Note: Since @oznome has discontinued maintenance of pidsvc-docker, work on this service as well as associated automation tools has been moved to https://github.com/internetofwater/IoW-PIDsvc
This is a deployment system using docker for the PIDsvc developed by CSIRO. https://www.seegrid.csiro.au/wiki/Siss/PIDService#Prerequisites
The Persistent Identifier Service (PID Service) enables resolution of persistent identifiers. All incoming HTTP requests are intercepted by an Apache HTTP web server level and passed to a dispatcher servlet that matches a pattern of an incoming request and compares it with the patterns configured in the PID Service and stored in a persistent relational data store (e.g. PostgreSQL) and then performs a set of user-defined actions, such as, HTTP header manipulation, redirects, proxying requests, delegating resolution to another service, etc. It features extendable architecture for future improvements and supports multiple control interfaces - visual user interface (UI) as well as programmable API for remote user-less management of URI mapping rules.
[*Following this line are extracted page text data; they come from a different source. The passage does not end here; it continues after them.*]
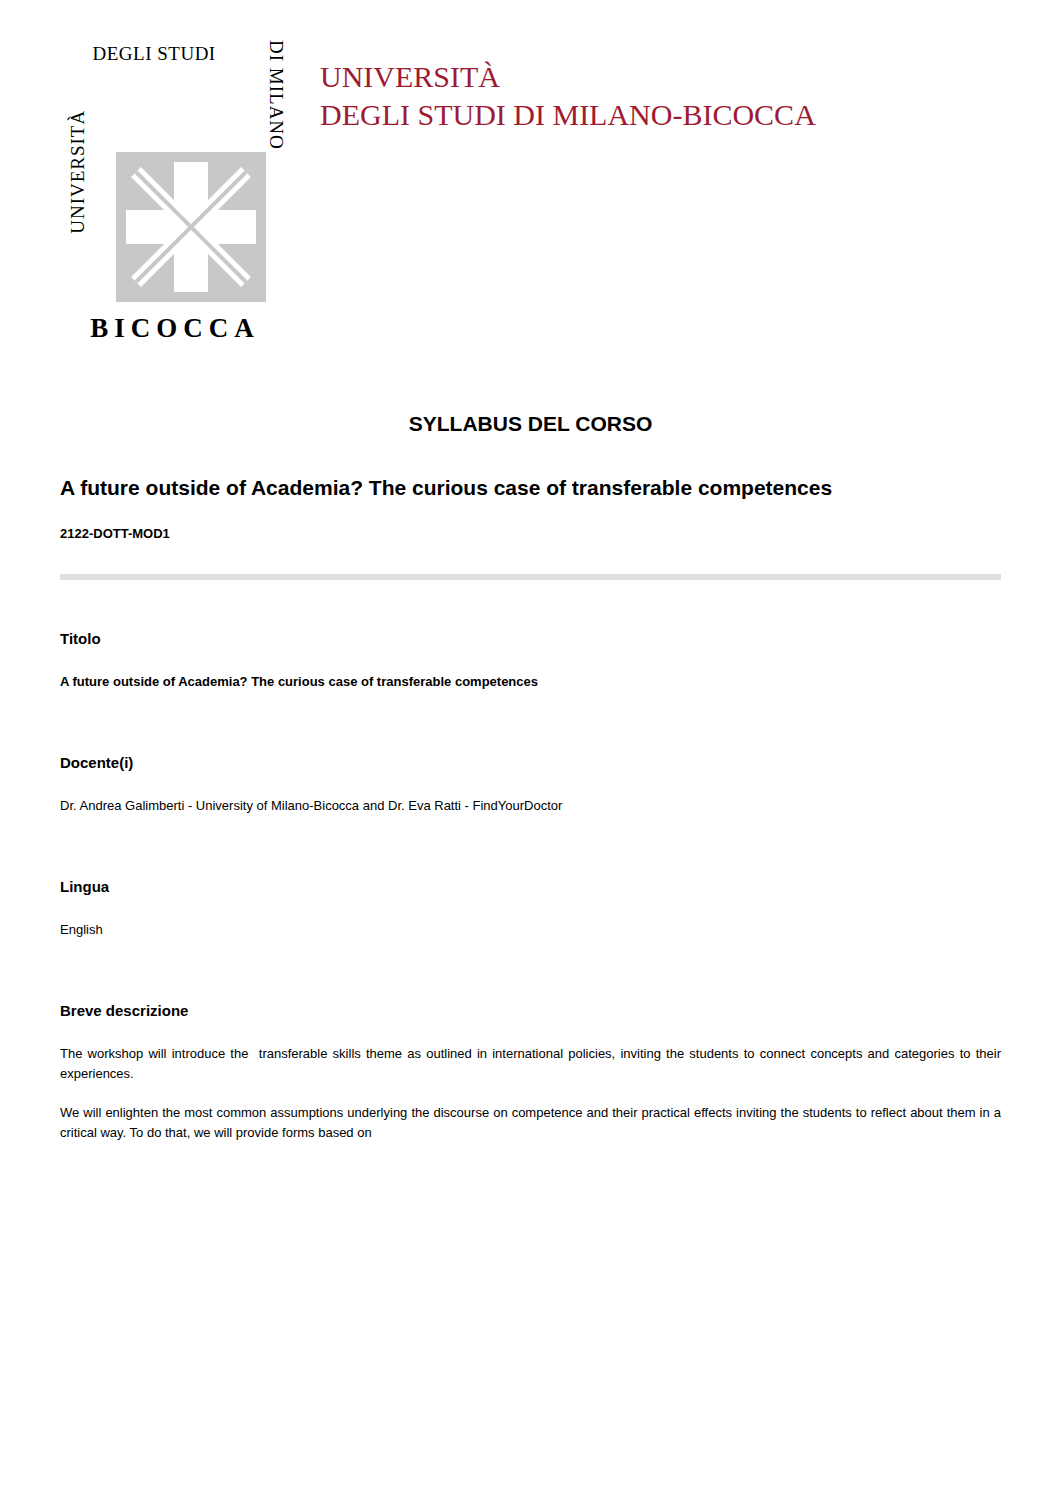UNIVERSITÀ
DEGLI STUDI DI MILANO
BICOCCA
UNIVERSITÀ
DEGLI STUDI DI MILANO-BICOCCA
SYLLABUS DEL CORSO
A future outside of Academia? The curious case of transferable competences
2122-DOTT-MOD1
Titolo
A future outside of Academia? The curious case of transferable competences
Docente(i)
Dr. Andrea Galimberti - University of Milano-Bicocca and Dr. Eva Ratti - FindYourDoctor
Lingua
English
Breve descrizione
The workshop will introduce the transferable skills theme as outlined in international policies, inviting the students to connect concepts and categories to their experiences.
We will enlighten the most common assumptions underlying the discourse on competence and their practical effects inviting the students to reflect about them in a critical way. To do that, we will provide forms based on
Implementation has taken into account findings, requirements and observations discovered during technology review and prototype implementation phases that immediately preceded implementation of the PID Service: https://www.seegrid.csiro.au/wiki/bin/view/SISS4BoM/PIDTechnologyReview https://www.seegrid.csiro.au/wiki/bin/view/SISS4BoM/PIDPrototypeSolution
This docker configuration includes 3 images: a postgres database, tomcat (with a pidsvc .war for the dispatcher, API, and user interface) and apache2 as a request interceptor and load balancer. It is designed to easily allow deployment of the PIDsvc, including with load balancing for greater scalability. Scaled to 5 replicas, it has been tested to drop less than 20 of 1,000,000 requests made over 160 minutes (~1000/s).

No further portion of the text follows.